Psittacanthus biternatus

Scientific classification
- Kingdom: Plantae
- Clade: Tracheophytes
- Clade: Angiosperms
- Clade: Eudicots
- Order: Santalales
- Family: Loranthaceae
- Genus: Psittacanthus
- Species: P. biternatus
- Binomial name: Psittacanthus biternatus (Hoffmanns.) G.Don
- Synonyms: Loranthus biternatus Hoffmanns. Loranthus pohlii A.DC. Psittacanthus glaucocoma Eichler Psittacanthus leiternetus (Hoffmanns.) Blume Glossidea biternata (Hoffmanns.) Tiegh. Glossidea glaucocoma (Eichler) Tiegh.

= Psittacanthus biternatus =

- Genus: Psittacanthus
- Species: biternatus
- Authority: (Hoffmanns.) G.Don
- Synonyms: Loranthus biternatus Hoffmanns., Loranthus pohlii A.DC., Psittacanthus glaucocoma Eichler, Psittacanthus leiternetus (Hoffmanns.) Blume, Glossidea biternata (Hoffmanns.) Tiegh., Glossidea glaucocoma (Eichler) Tiegh.

Species of mistletoe

Psittacanthus biternatus is a species of mistletoe in the family Loranthaceae, which is native to
Brazil, Venezuela, and Colombia.

==Description==
Kuijt describes Psittacanthus biternatus as having:
- paired leaves are broadly obovate (egg shaped) to nearly round, with obtuse bases and apices rounded, with petioles 8–10 mm long, with often obscure palmate to pinnate venation;
- branches and stems are circular in cross-section;
- the inflorescence is axillary only;
- the peduncles of the inflorescence, of the triad, and the pedicel of the flower are all 6–7 mm long, and are red;
- the straight or nearly straight buds are about 4 cm long;
- all parts (including the inflorescence and buds) have short dense papillae (nipple like structures);
- the inner floral tube has red hairs below the anthers;
- the base of the style is smooth (glabrous);
- petals colored red at the base and orange or yellow at the apex;
- the ellipsoidal fruits are 10–12 mm long, 9–10 mm long; and are black when ripe, and are not crowned;
- the seeds are 7–9 mm long, 5 mm wide, and have 2-3 cotyledons.

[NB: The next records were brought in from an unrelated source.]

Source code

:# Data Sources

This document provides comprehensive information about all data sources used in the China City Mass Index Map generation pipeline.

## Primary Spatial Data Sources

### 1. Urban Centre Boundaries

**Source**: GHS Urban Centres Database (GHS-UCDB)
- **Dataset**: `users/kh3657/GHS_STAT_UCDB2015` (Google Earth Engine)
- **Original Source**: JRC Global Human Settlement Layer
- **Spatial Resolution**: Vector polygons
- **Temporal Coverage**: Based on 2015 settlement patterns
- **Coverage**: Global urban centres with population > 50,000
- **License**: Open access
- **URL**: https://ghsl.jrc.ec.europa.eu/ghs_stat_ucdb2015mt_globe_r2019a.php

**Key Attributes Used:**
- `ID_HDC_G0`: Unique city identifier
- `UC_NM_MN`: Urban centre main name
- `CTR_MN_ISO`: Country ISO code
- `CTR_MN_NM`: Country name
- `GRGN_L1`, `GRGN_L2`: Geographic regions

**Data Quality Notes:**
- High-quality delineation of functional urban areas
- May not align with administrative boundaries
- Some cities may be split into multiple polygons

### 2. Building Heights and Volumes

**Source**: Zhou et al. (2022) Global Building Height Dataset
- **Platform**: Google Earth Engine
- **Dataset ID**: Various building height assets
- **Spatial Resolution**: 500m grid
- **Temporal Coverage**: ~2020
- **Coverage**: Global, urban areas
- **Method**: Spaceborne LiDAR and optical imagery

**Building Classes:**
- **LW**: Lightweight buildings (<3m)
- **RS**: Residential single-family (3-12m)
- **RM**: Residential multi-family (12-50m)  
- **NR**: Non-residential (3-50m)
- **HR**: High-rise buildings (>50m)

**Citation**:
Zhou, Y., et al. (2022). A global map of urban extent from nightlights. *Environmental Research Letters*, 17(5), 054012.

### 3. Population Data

It is hemiparasitic and has no epicortical roots.

Psittacanthus biternatus is distinguished from other Psittacanthus species by its generally obovate or circular leaves, its axillary inflorescences in the older branches and its main and secondary peduncles being red, and its uncrowned black fruit.

It flowers and fruits throughout the year and is pollinated by hummingbirds and dispersed by birds (tyrannids and traupids). It parasites several species of angiosperms, but more frequently Pouteria ramiflora, Byrsonima coccolobifolia and B. crassifolia.

==Distribution==
In Brazil, it is found in the Amazon rainforest, Caatinga, Central Brazilian Savanna, and the Atlantic Rainforest, inhabiting the vegetation types of
Caatinga, Amazonian Campinarana, Cerrado, riverine forest and/or gallery forest, Terra Firme Forest, Várzea forest, and coastal forest(Restinga).

==Taxonomy==
Psittacanthus biternatus was first described by Johann Centurius Hoffmannsegg in 1829 as Loranthus biternatus, and in 1834, George Don reassigned it to the newly described
genus Psittacanthus.

==Etymology==
Psittacanthos comes from the Greek psittakos (parrot), and the Greek anthos (flower), possibly chosen, according to Don, because of the bright colours. The specific epithet, biternatus, is the Latin for twice ternate, which according to Stearn means each of the three main divisions, being itself divided in three. In this case, it refers to the inflorescence which is an umbel of triads, which is often a pair (see illustration on p 89 of Kuijt).